Much research is ongoing on how to implement modern SCADA concepts in water treatment plants while minimizing the risk of unauthorized network access (cyber risk is an ongoing issue for large companies). SCADA’s communication network is distributed throughout the water distribution system, as shown in the figure below. PC-based workstations are usually located in the control room processing facility, allowing the operator to see the entire process and take control measures.
In the factory, PLC is used for chemical processing and filters. A local area network (LAN) is used to link the controller to workstations. Remote Terminal Units (RTUs) are used in remote locations and are commonly used in sensitive areas such as pumping stations, storage tanks, valve storage and processing centers. RTU communicates in a wide area network represented by the wireless system shown in the figure below. An important advantage of the SCADA scheme is safety measures and coordination of activities. SCADA systems connected to perimeter surveillance systems can significantly reduce or even eliminate the need for manned patrols.
The SCADA scheme, unlike patrol, can provide continuous monitoring of all locations. You can easily interface with security systems or appliances such as video cameras, motion detectors, touch switches, keypad input devices, card readers, etc. either directly or through a remote terminal unit (RTU) adjacent to the SCADA network. Today’s SCADA systems also provide alarm management when many alarms occur in a short time.
Thermal Power Plant
Most thermal power plants have automatic operational inspections.

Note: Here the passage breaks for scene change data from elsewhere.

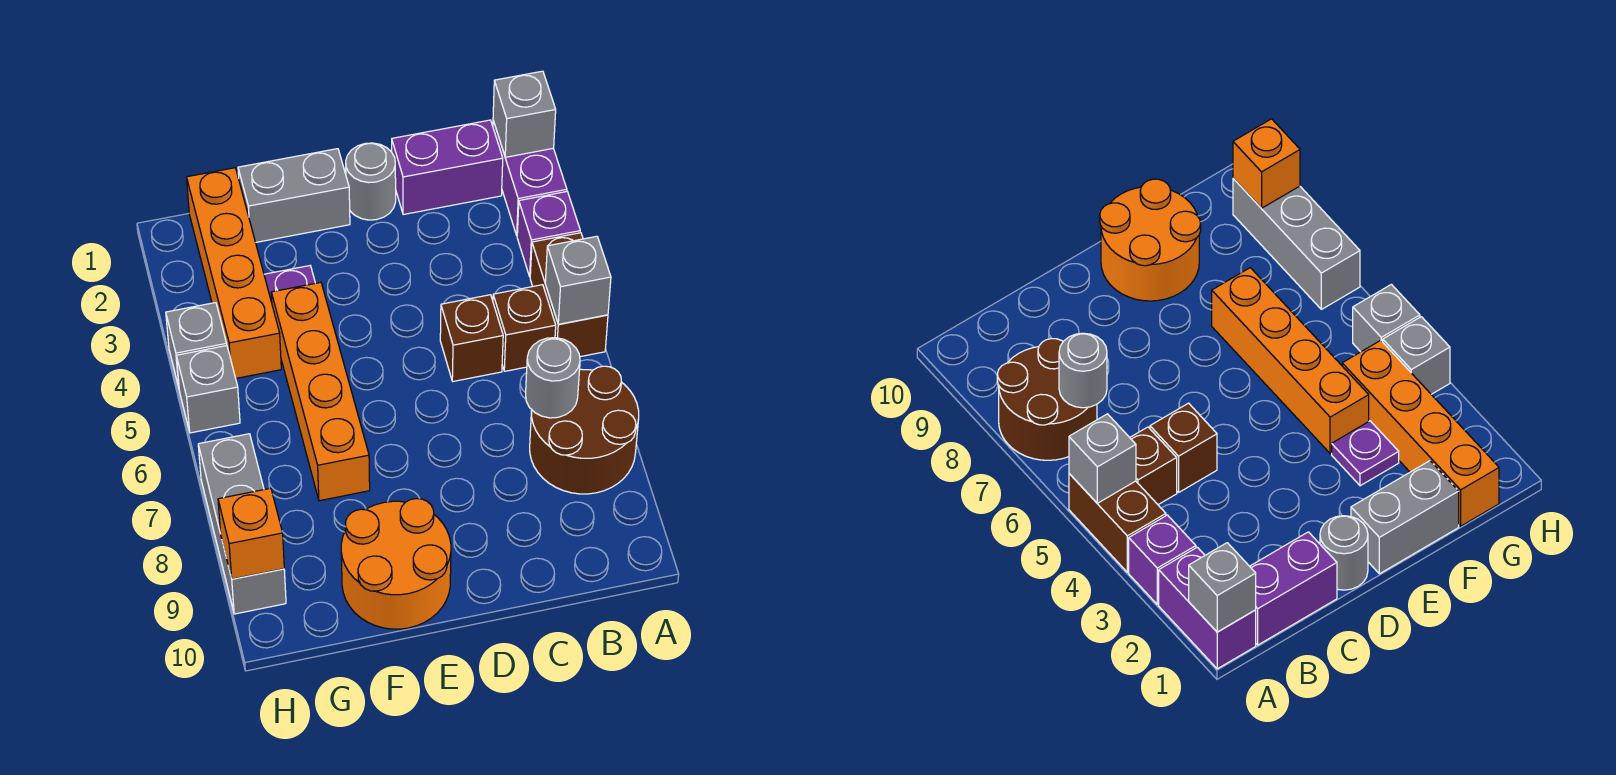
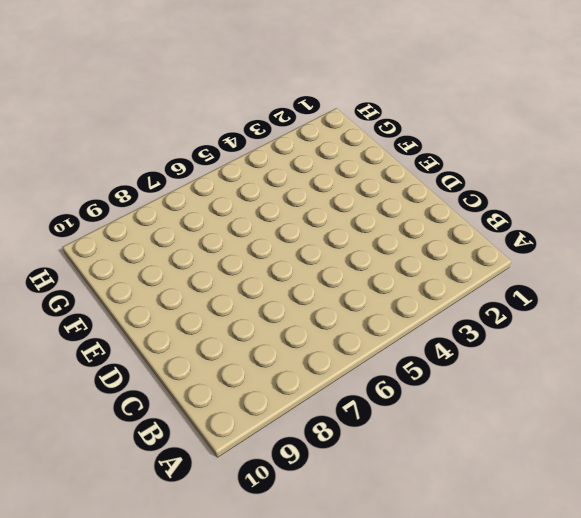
none -> purple 1x2 brick [493,121,567,235]
none -> purple 1x1 brick [517,192,580,276]
none -> brown 1x2 brick [530,233,608,357]

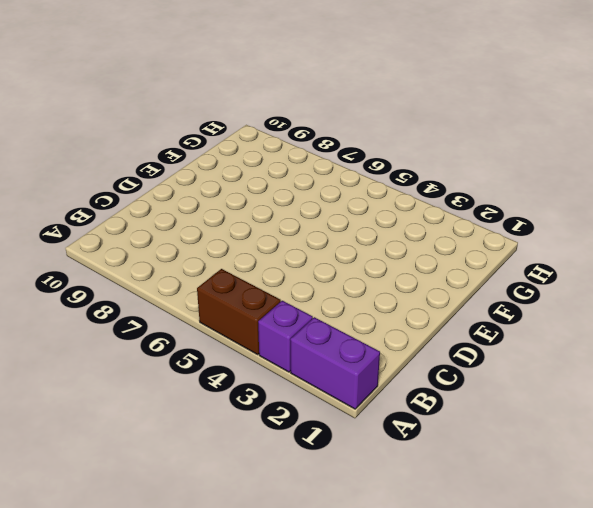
none -> brown 2x2 round brick [530,366,639,494]
none -> purple 1x2 brick [392,120,503,215]
none -> brown 1x1 brick [493,285,556,371]

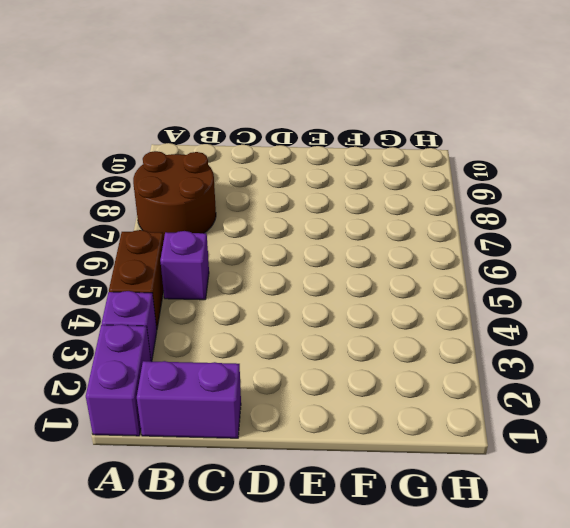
purple 1x1 brick [160,231,209,300] -> brown 1x1 brick [493,285,556,371]
none -> brown 1x1 brick [440,295,503,381]
none -> grey 1x1 round brick [346,143,396,220]
none -> grey 1x2 brick [238,149,350,242]

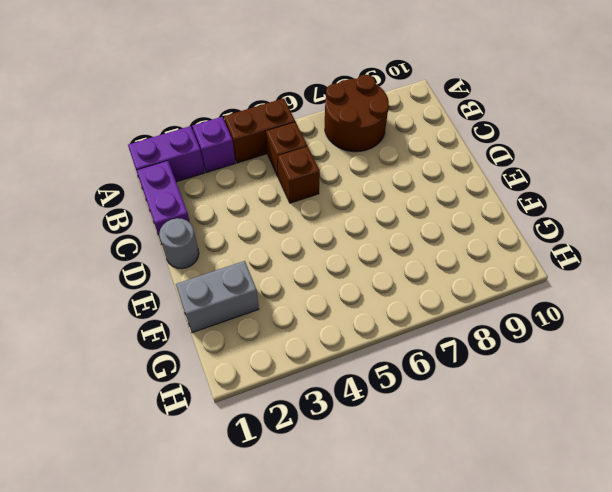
grey 1x2 brick [176,261,259,333] -> grey 1x2 brick turned to [238,149,350,242]
none -> orange 2x2 round brick [341,499,451,629]
none -> purple 1x1 plate [264,266,315,302]
none -> orange 1x4 brick [271,282,370,501]

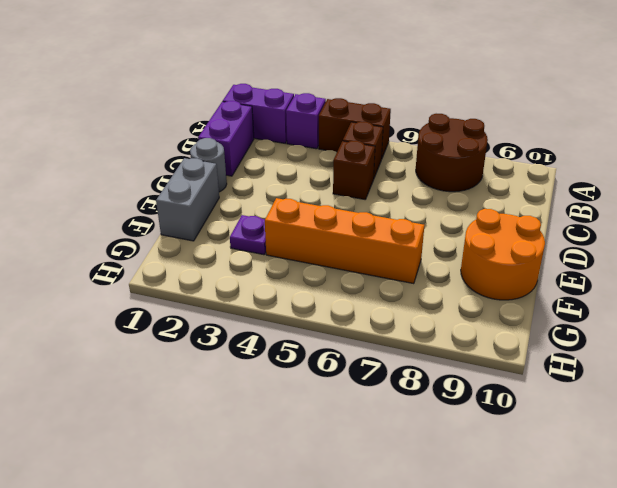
none -> orange 1x4 brick [187,168,281,378]
none -> grey 1x1 brick [166,303,227,387]
none -> grey 1x1 brick [176,346,240,433]

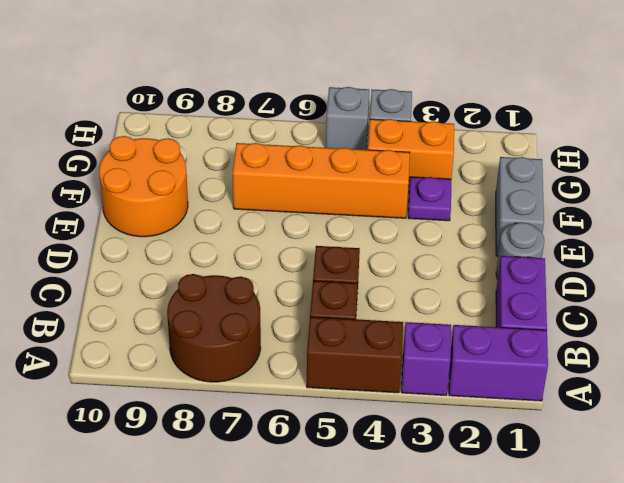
orange 1x2 brick [368,119,454,187] -> orange 1x4 brick [187,168,281,378]
none -> grey 1x3 brick [198,434,286,614]
none -> grey 1x1 brick [493,71,556,157]
none -> grey 1x1 brick [545,236,611,324]

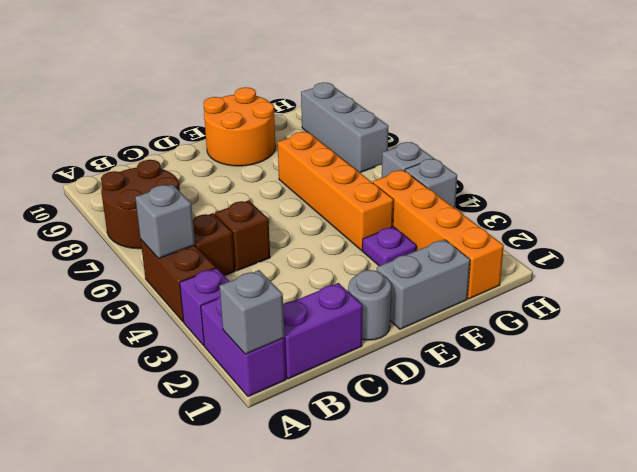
none -> grey 1x1 round brick [526,338,580,418]
none -> orange 1x1 brick [218,488,284,579]

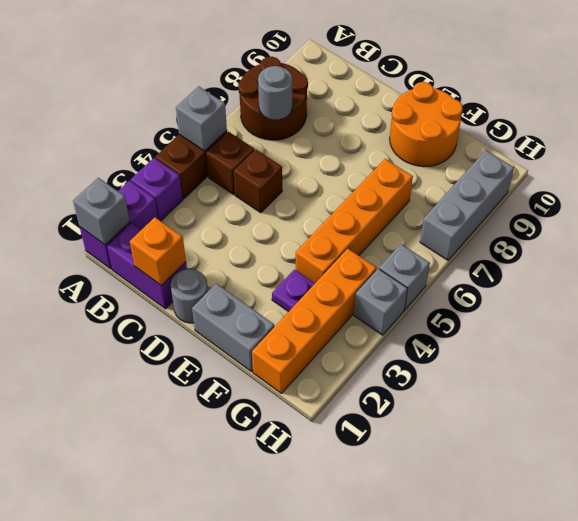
orange 1x1 brick [130,217,186,285] -> orange 1x1 brick moved to [218,488,284,579]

However, you may need to take manual action. Therefore, the plant is equipped with a monitoring system and an alarm system to alert the plant operator when a particular running para-counter deviates significantly from its normal range. Thermal power plants are in high demand for increased reliability and effectiveness. After regular intervals, the power plant requires ongoing inspection and tracking. When a human employee measures at different stages, there is a chance of error. To improve reliability, automation is needed to improve the efficiency of typical power plants. Automation is established using PLC and SCADA to reduce human worker error. SCADA system is used to monitor the complete process.
Forestry, Pulp, and Paper Industry
The forestry, pulp, and paper industries also rely on the SCADA system. Automation and process control, energy management, drive control, power protection, enclosure systems, and safety make the industry a good candidate for SCADA.
SCADA systems are used throughout the paper supply chain, from within the woodyard to chippers, evaporators, digesters, refiners, cleaners, dryers and presses, and even paper machines. This complex tree-to-paper process is automated end-to-end through the use of established SCADA systems.